Using the entries that follow, collect the lines where the word "down" appears.

▸ **MATERIAL PROVIDED**:
__________
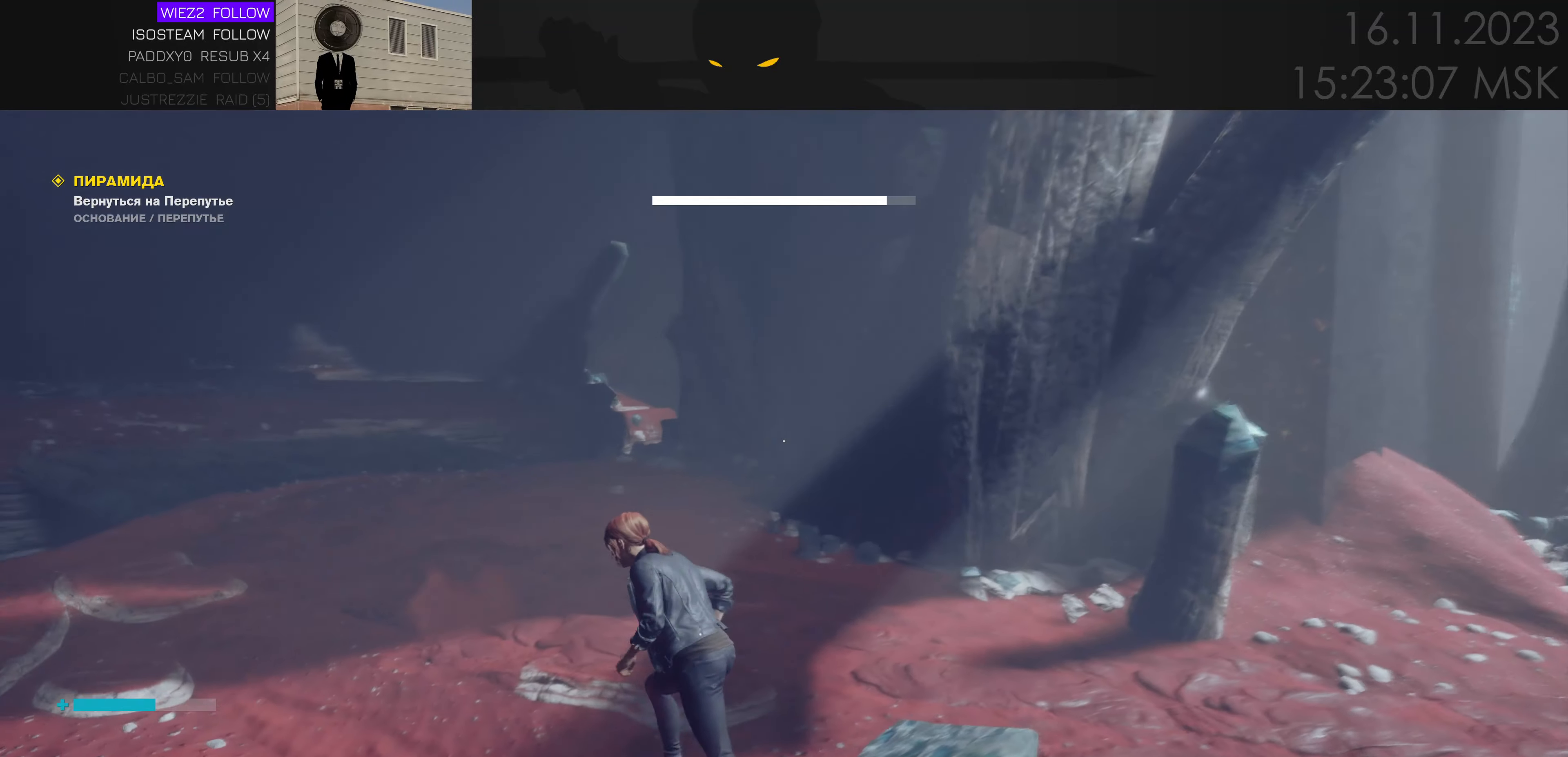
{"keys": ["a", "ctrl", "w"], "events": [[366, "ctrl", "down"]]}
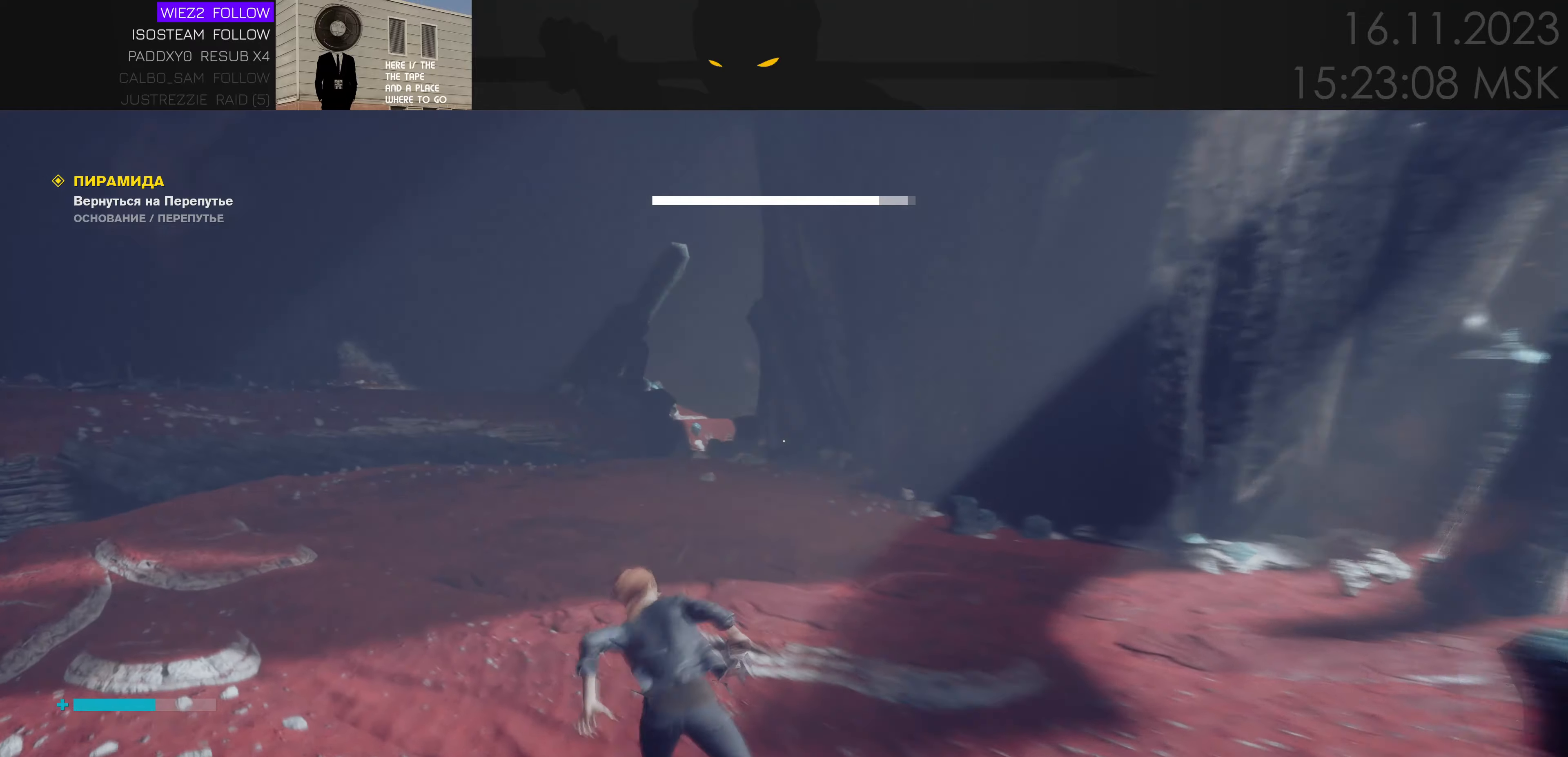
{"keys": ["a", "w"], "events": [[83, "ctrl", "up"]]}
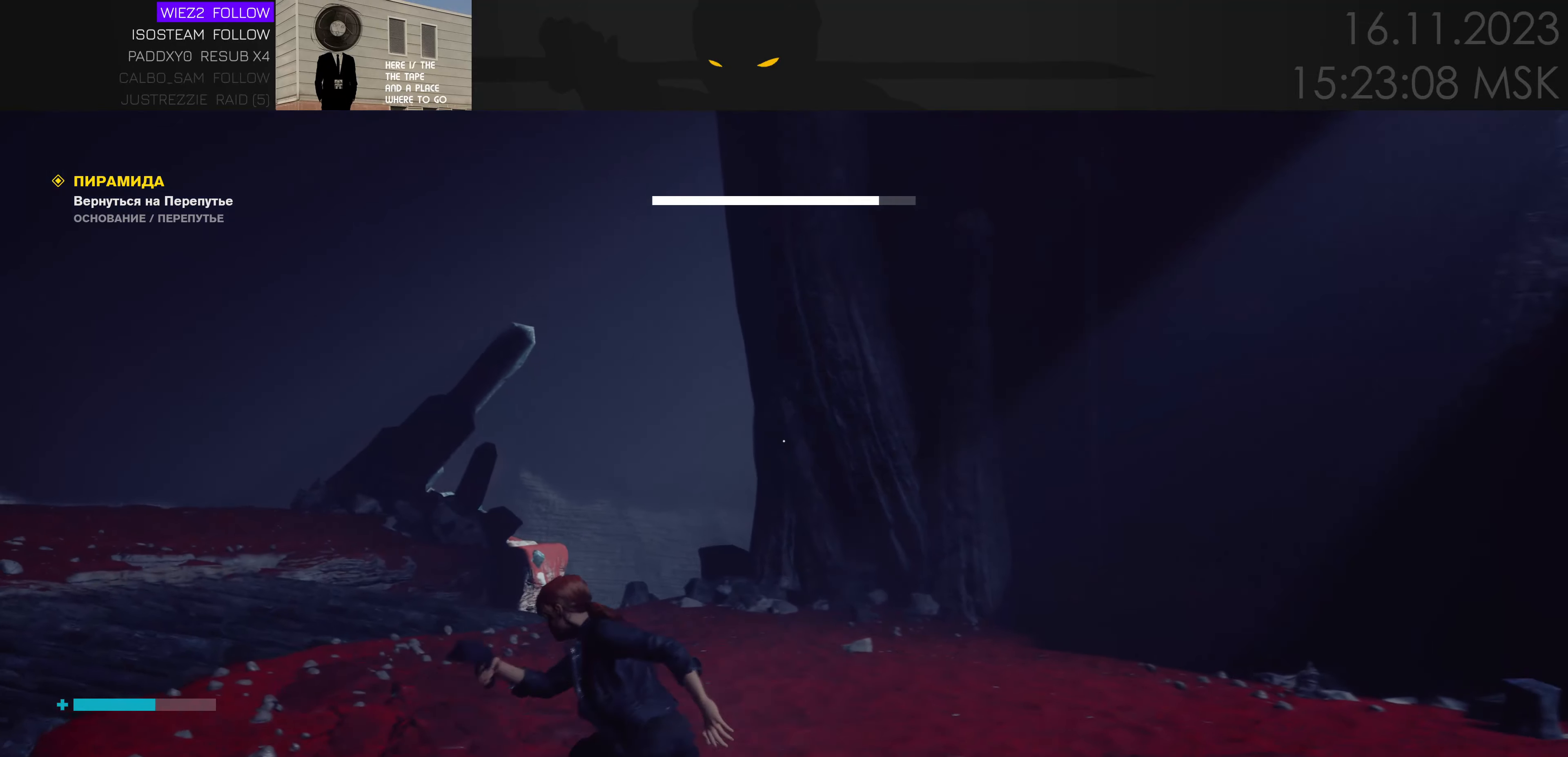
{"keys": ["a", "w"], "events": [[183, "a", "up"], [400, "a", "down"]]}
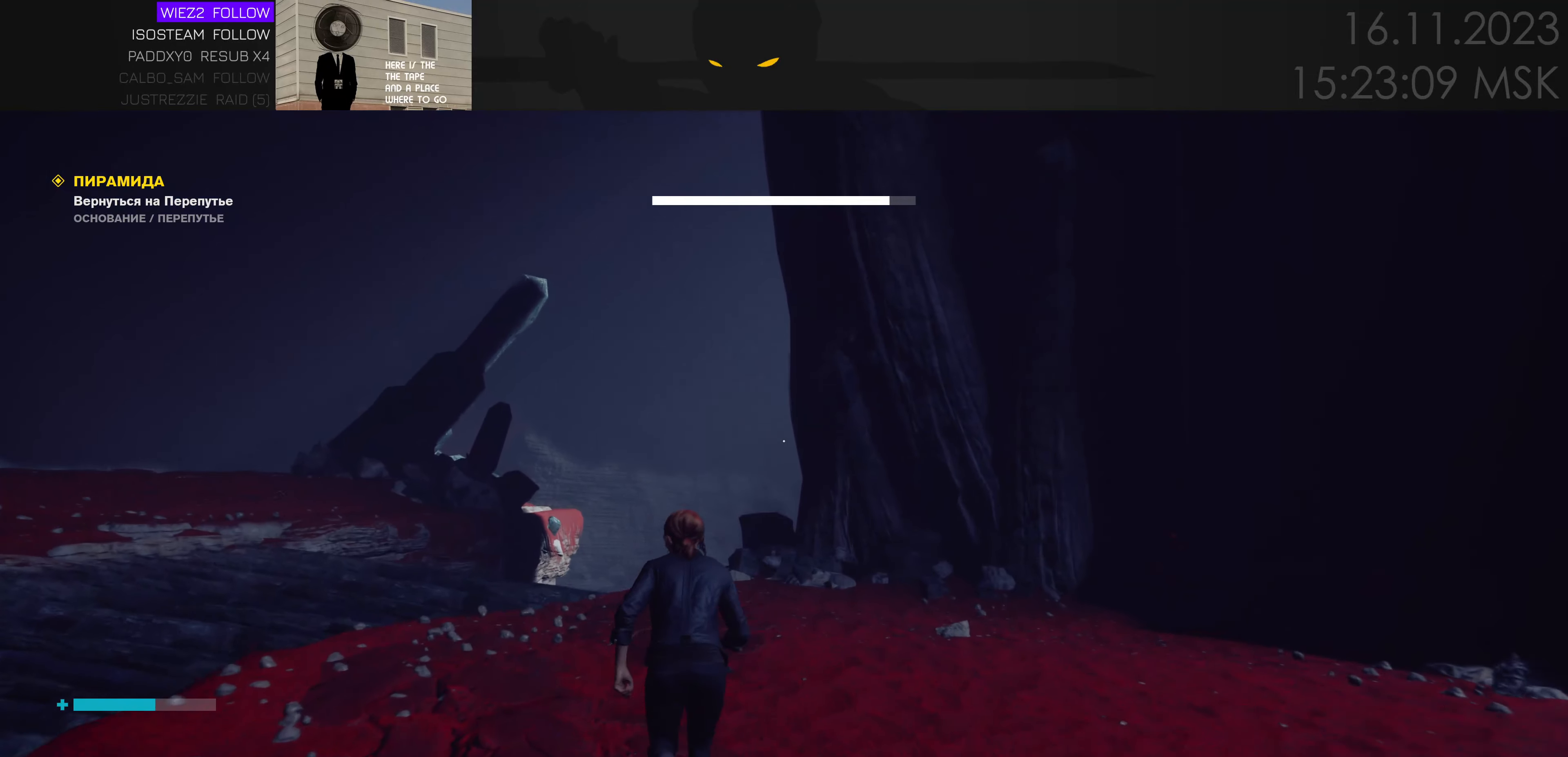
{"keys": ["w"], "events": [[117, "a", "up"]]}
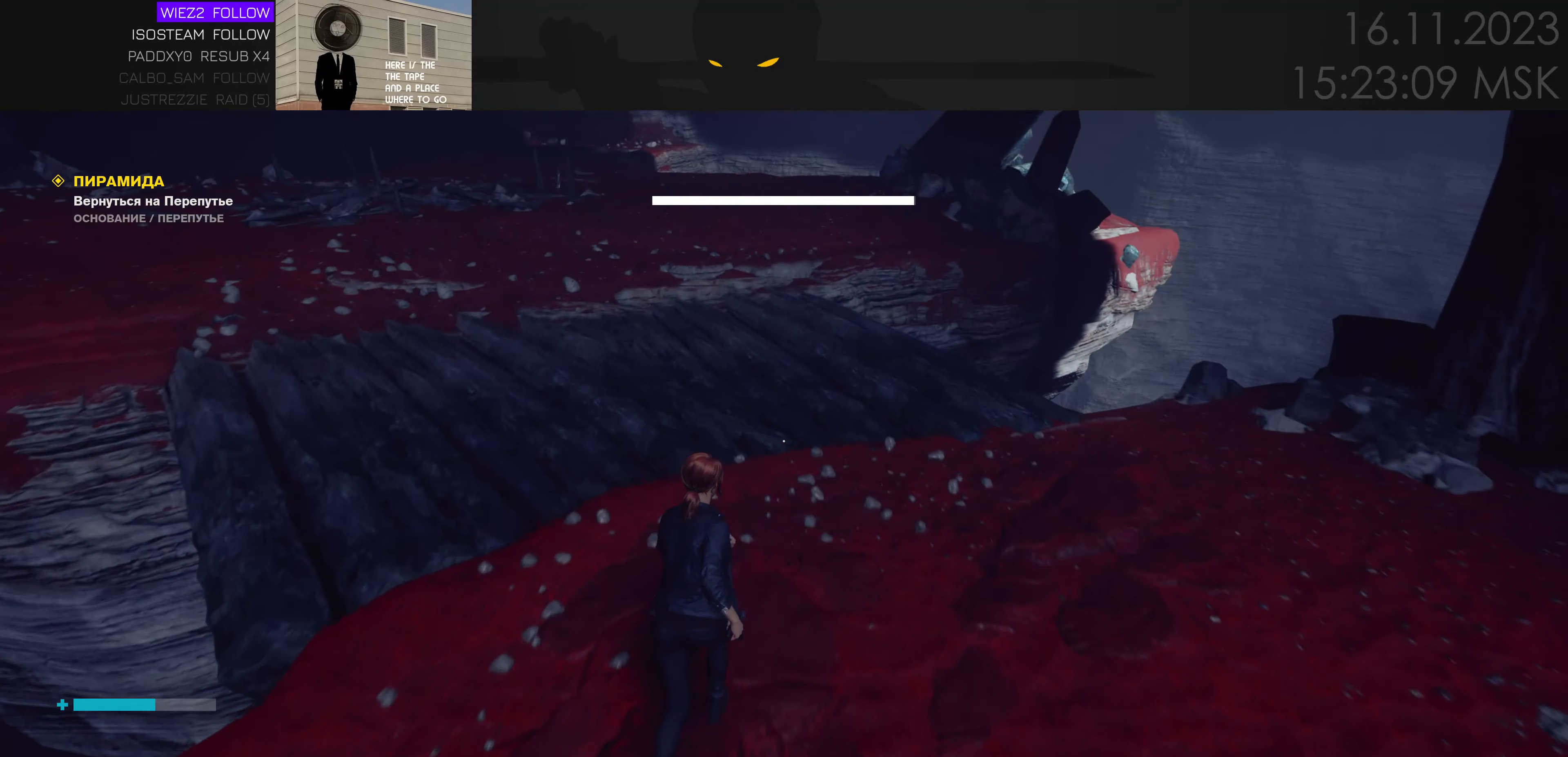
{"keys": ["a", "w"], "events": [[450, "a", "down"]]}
__________
▸ **RESULT OF THIS TASK**:
{"keys": ["a", "ctrl", "w"], "events": [[366, "ctrl", "down"]]}
{"keys": ["a", "w"], "events": [[183, "a", "up"], [400, "a", "down"]]}
{"keys": ["a", "w"], "events": [[450, "a", "down"]]}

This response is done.